Q – Unidentified Analyst: Well, I hope I count. We're all counting on those potential funders to be listening in to these phone calls, and listening to these excellent feedback we're hearing, because whoever funds this is really going to fund a something for humankind, not just for the shareholders. So I hope people really appreciate that. So thanks for taking my call today.
Operator: Next question is coming from Edward English a Private Investor.
Q – Unidentified Analyst: This is Eddie again. I did have a question about the financing for Erika, if I could. In the last one of the last calls Erika, the chairman elaborated on his preference to have a larger financing deal. That would be multi-year. I'm assuming you're involved in what's going on with the larger financing plans and activities. Is it still the preference and likelihood that this financing deal would be a multi-year thing that would provide the video for long- funding as opposed to short range?
Erika Eves: Yes. I would say that that would still be the preferred route was, would be to kind of do one large funding, and then not have to worry about it for a couple more years. However, that being said, we are open to many different potential opportunities and we're evaluating many different possibilities. Not all of which may be that one large sum.

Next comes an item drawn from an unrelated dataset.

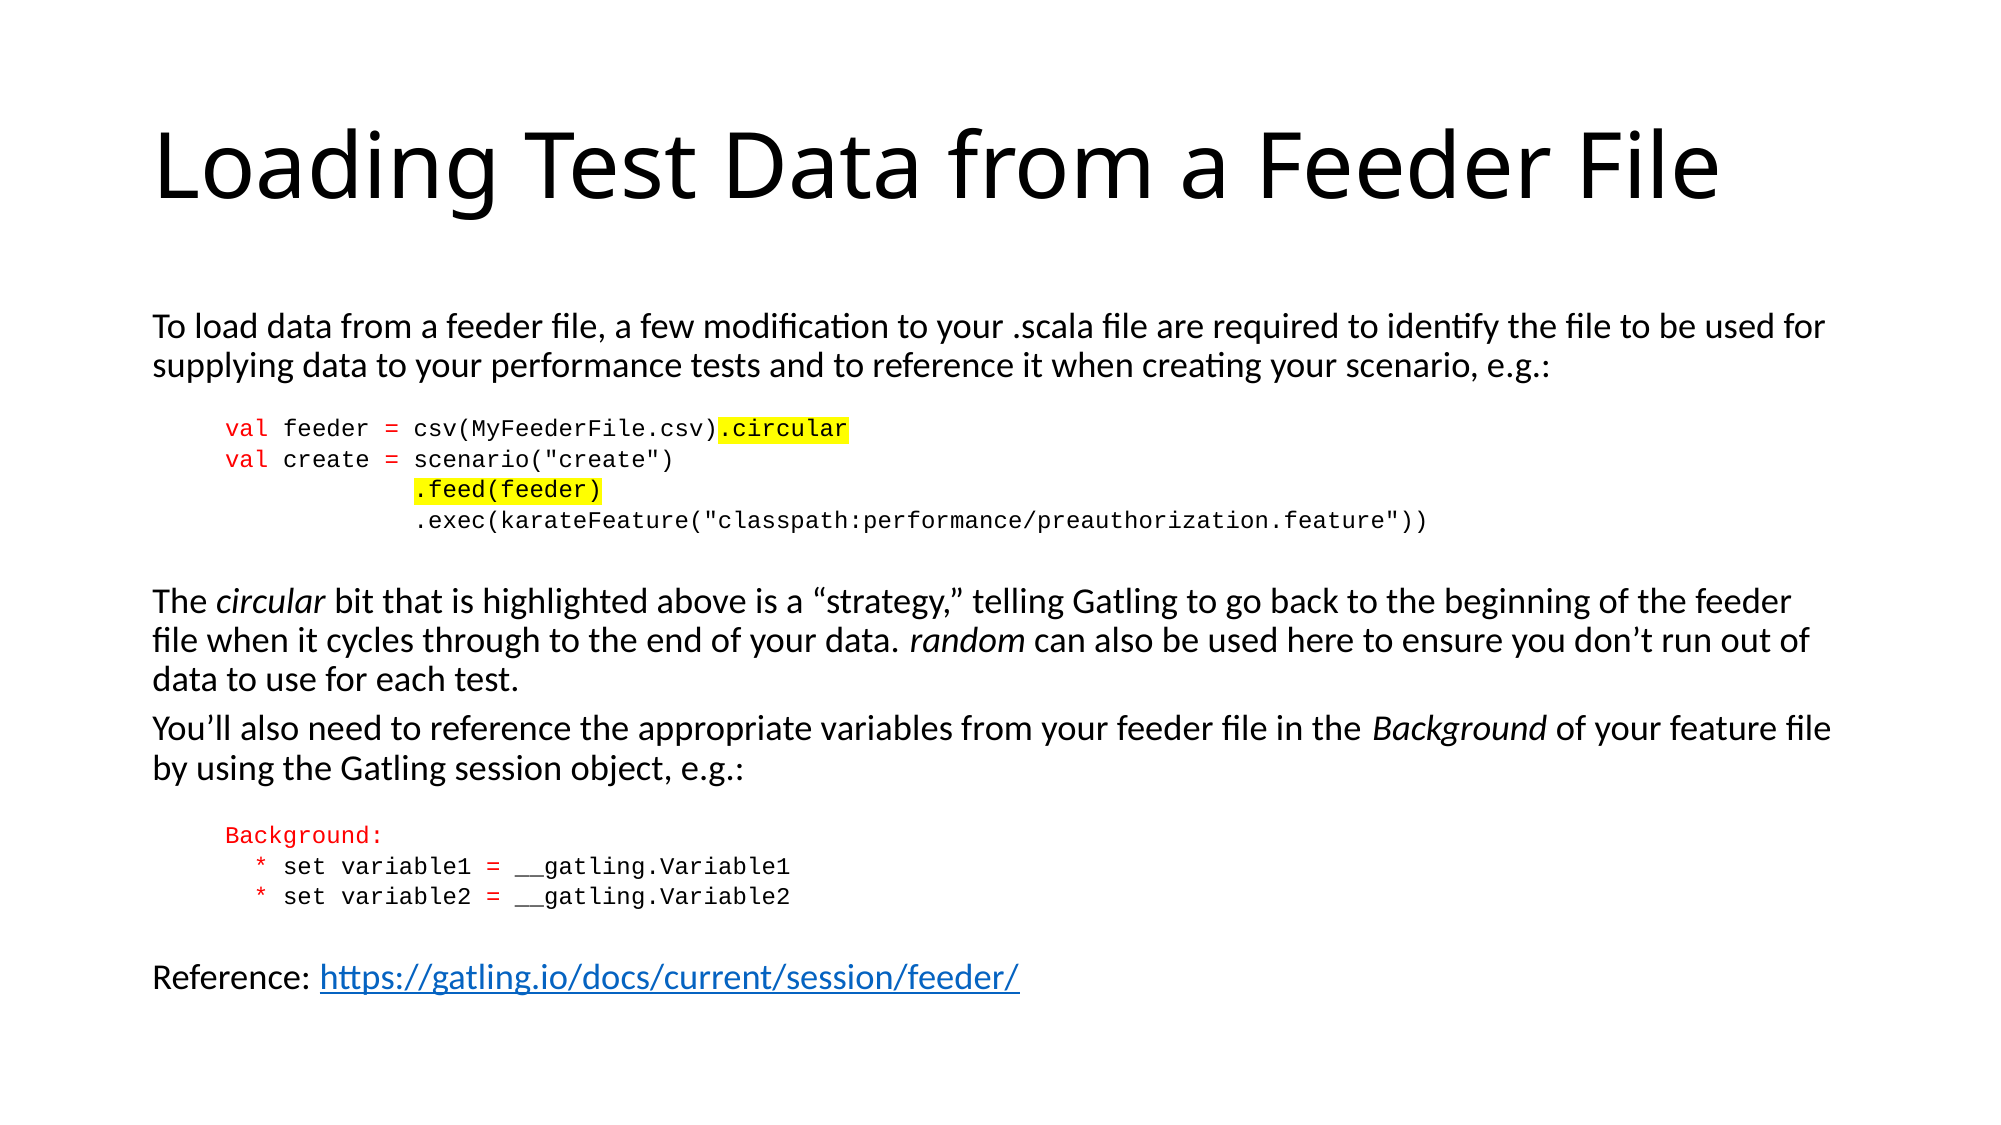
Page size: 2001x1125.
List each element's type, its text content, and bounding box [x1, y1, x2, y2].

Q – Unidentified Analyst: And you mentioned that the deal could involve -- I believe you used the word day one money followed by milestones that provide additional funding and so forth. Is that still the framework that's being actively pursued?
Erika Eves : Yes. I mean that is one potential framework. Yes. But as I said, we are looking at and evaluating a number of different possible scenarios.
Operator: Okay. Unfortunately, that is all over the time that we've had for questions. So now turn it back to Michael Rosol for closing statements.
Michael Rosol : Thank you. And thanks everyone for your attention today for dialing in and for remaining interested in our progress. We'll keep our noses to the grindstone and we will speak to you again next time we have some news to announce, and see you then. Thank you.
Operator: Okay. This concludes your call. You may now disconnect.